→ DESCRIPTION OF THE TASK:
Below are entries with pictures in them. Output exactly the lines starting at the line with "Chest CT, one axial slice. Position 189" and ending at the line with "- lesion 1 (tumor, lower", both included, but not the pictures.

→ RECORDS FOR THIS TASK:
++++++++++++++++++++

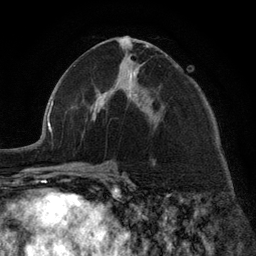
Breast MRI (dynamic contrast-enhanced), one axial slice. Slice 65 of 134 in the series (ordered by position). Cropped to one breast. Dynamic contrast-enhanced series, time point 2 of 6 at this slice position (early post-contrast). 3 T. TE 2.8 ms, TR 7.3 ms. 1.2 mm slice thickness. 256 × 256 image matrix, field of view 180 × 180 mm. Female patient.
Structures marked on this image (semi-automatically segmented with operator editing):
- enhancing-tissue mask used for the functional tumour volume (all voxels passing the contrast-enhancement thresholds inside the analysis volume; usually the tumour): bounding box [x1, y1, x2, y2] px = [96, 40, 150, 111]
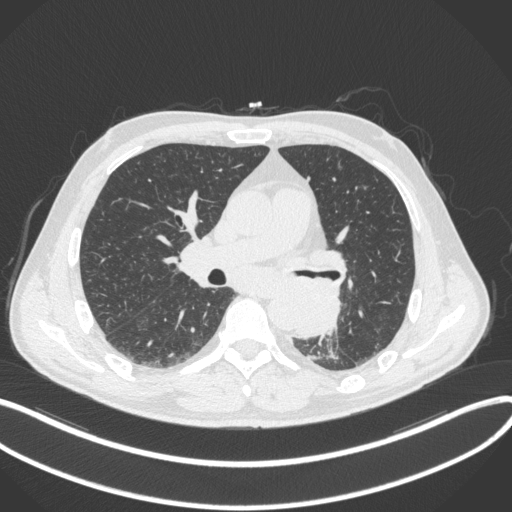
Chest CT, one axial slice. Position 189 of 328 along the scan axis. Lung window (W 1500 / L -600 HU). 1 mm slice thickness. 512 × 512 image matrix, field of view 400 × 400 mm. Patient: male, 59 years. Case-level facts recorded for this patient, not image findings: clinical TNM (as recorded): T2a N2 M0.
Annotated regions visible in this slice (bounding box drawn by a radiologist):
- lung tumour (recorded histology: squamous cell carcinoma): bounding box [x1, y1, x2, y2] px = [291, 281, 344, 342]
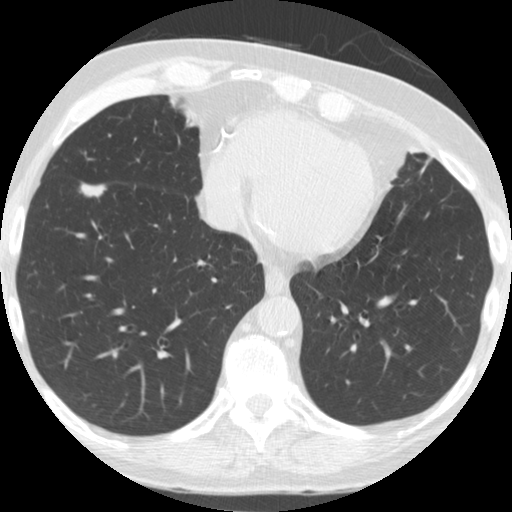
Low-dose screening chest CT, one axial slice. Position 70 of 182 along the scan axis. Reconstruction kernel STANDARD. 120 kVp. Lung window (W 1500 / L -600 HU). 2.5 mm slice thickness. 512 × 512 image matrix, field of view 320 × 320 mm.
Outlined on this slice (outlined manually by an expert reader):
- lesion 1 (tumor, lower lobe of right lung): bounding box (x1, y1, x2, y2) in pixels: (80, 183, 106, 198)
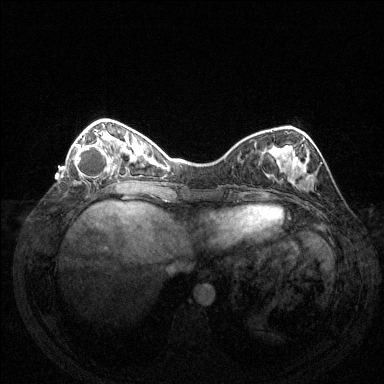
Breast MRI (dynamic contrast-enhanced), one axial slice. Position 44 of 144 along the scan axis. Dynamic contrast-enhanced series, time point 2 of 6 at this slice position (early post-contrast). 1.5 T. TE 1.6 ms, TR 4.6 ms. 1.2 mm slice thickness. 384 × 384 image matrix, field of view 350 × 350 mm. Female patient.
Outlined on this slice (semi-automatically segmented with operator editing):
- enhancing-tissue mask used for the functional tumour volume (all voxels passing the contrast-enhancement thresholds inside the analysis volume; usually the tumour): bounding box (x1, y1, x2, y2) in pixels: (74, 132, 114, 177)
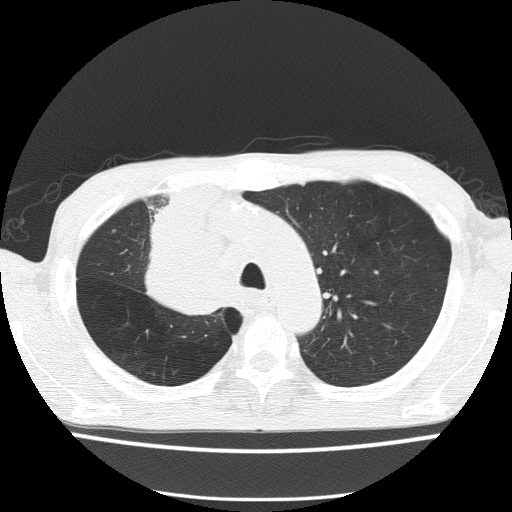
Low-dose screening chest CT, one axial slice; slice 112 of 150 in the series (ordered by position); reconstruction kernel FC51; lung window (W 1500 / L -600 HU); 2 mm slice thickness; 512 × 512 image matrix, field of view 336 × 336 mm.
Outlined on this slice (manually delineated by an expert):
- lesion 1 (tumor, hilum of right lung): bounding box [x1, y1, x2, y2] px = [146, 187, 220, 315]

++++++++++++++++++++

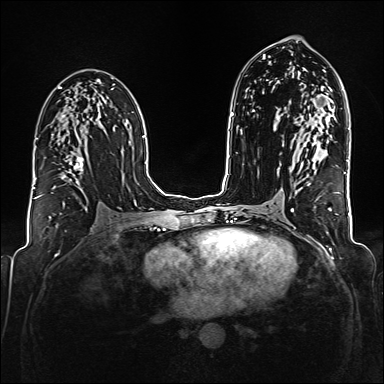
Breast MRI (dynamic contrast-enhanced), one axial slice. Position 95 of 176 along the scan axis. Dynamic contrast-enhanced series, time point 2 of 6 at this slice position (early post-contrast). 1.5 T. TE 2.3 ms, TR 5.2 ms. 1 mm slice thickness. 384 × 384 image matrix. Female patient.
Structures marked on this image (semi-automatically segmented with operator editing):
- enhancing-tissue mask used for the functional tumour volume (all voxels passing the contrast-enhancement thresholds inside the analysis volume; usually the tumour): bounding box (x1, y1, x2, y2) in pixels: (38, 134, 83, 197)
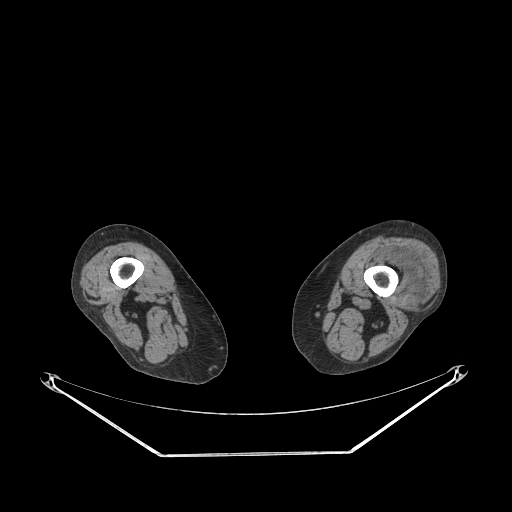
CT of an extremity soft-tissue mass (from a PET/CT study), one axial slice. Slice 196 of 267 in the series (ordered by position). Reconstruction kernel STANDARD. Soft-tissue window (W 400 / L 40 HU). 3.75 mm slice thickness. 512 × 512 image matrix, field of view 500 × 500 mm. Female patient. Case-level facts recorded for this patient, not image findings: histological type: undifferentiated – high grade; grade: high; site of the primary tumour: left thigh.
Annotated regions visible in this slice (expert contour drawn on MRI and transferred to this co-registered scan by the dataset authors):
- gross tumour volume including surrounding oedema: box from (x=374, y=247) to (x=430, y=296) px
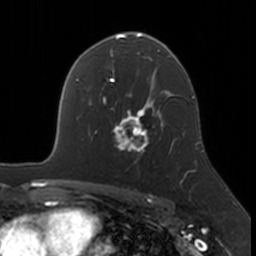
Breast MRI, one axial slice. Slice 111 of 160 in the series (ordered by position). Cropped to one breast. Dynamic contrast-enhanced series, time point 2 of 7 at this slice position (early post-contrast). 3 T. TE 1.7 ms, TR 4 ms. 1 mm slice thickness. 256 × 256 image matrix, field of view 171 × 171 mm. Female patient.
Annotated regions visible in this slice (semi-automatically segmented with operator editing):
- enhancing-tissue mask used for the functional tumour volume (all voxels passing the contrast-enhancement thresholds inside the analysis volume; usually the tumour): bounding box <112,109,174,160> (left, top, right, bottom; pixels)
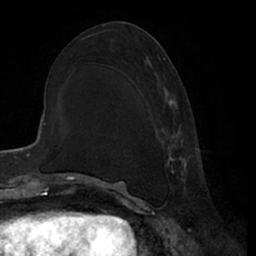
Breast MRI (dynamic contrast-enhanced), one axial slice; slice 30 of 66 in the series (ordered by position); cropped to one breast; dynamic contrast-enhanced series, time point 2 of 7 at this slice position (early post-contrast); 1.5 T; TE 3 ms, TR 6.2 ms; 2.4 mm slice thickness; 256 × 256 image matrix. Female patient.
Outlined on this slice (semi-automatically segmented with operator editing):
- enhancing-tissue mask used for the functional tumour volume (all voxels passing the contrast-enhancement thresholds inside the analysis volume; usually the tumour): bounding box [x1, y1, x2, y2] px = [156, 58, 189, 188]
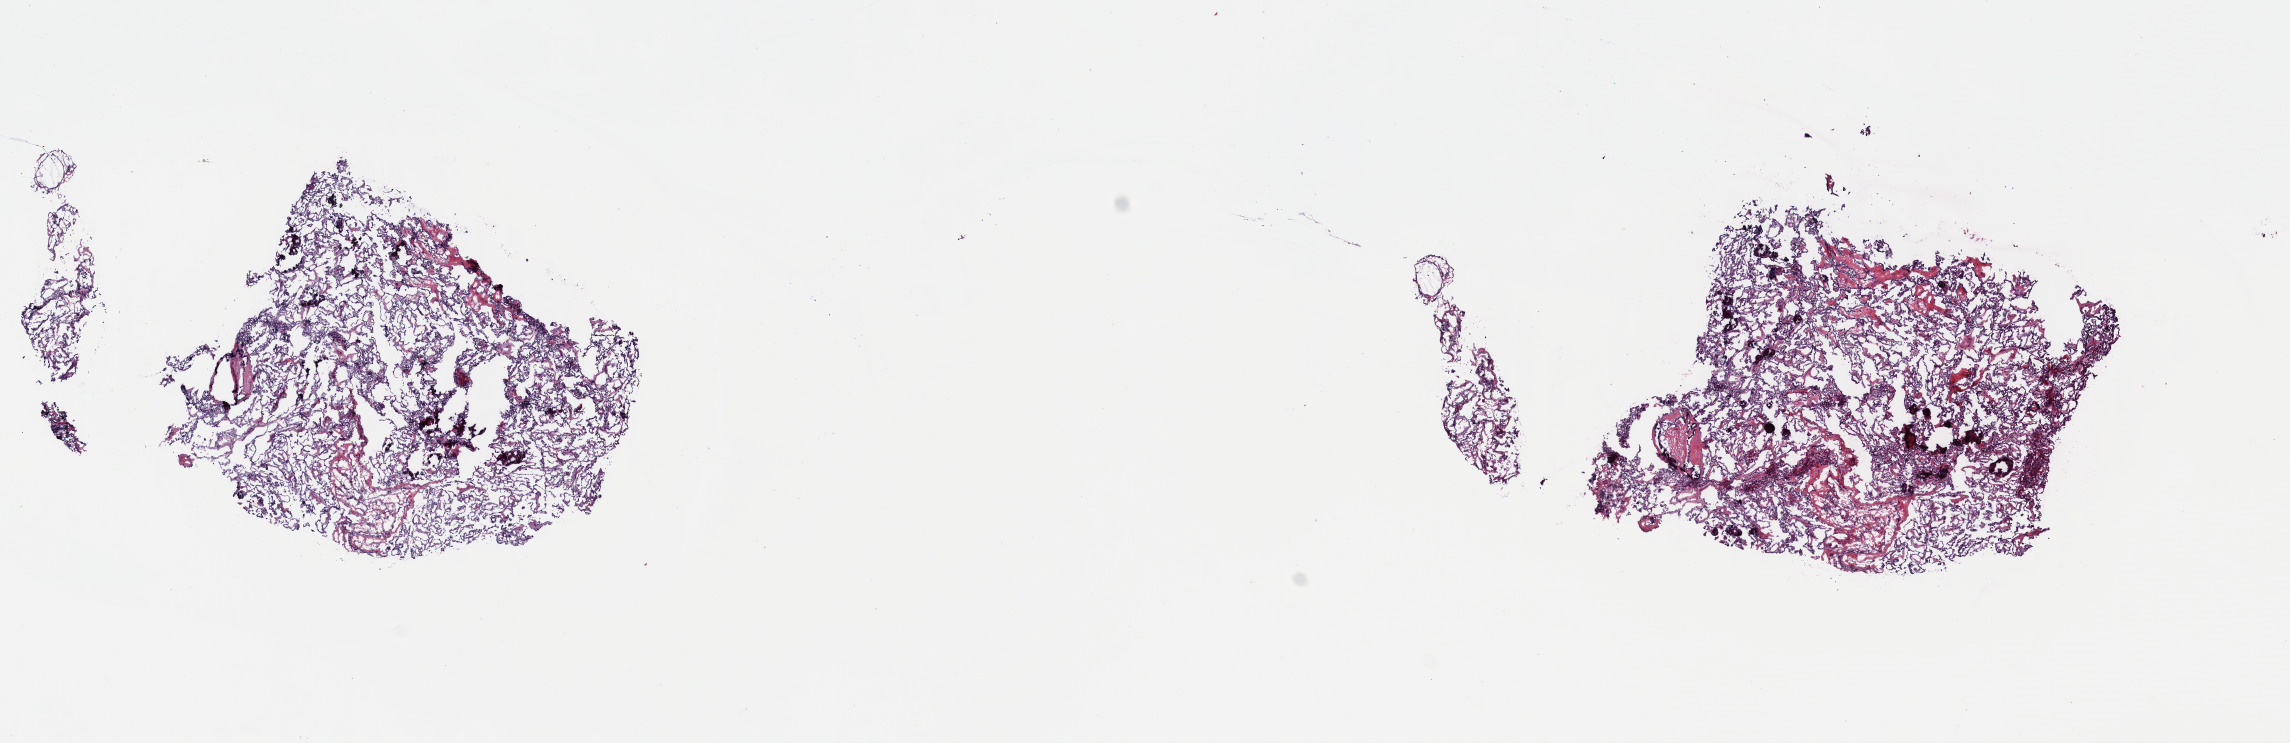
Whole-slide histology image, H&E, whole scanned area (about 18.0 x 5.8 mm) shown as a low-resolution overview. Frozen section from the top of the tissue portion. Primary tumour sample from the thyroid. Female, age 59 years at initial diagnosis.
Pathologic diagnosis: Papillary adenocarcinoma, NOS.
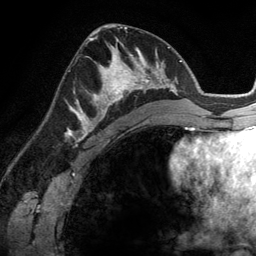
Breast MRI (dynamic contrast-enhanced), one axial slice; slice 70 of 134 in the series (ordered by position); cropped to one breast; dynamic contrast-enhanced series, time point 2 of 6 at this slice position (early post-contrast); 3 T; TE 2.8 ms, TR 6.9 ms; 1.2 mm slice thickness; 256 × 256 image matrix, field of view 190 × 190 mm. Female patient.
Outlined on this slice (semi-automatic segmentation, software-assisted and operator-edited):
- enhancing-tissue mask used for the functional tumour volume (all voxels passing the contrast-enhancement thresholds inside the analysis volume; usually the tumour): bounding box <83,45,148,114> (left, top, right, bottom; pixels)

++++++++++++++++++++

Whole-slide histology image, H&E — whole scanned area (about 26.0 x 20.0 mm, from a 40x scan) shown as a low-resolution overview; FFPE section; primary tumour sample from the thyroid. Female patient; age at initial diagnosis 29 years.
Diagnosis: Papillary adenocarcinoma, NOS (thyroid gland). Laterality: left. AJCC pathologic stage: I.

++++++++++++++++++++

→ YOUR SOLUTION:
Chest CT, one axial slice. Position 189 of 328 along the scan axis. Lung window (W 1500 / L -600 HU). 1 mm slice thickness. 512 × 512 image matrix, field of view 400 × 400 mm. Patient: male, 59 years. Case-level facts recorded for this patient, not image findings: clinical TNM (as recorded): T2a N2 M0.
Annotated regions visible in this slice (bounding box drawn by a radiologist):
- lung tumour (recorded histology: squamous cell carcinoma): bounding box [x1, y1, x2, y2] px = [291, 281, 344, 342]
Low-dose screening chest CT, one axial slice. Position 70 of 182 along the scan axis. Reconstruction kernel STANDARD. 120 kVp. Lung window (W 1500 / L -600 HU). 2.5 mm slice thickness. 512 × 512 image matrix, field of view 320 × 320 mm.
Outlined on this slice (outlined manually by an expert reader):
- lesion 1 (tumor, lower lobe of right lung): bounding box (x1, y1, x2, y2) in pixels: (80, 183, 106, 198)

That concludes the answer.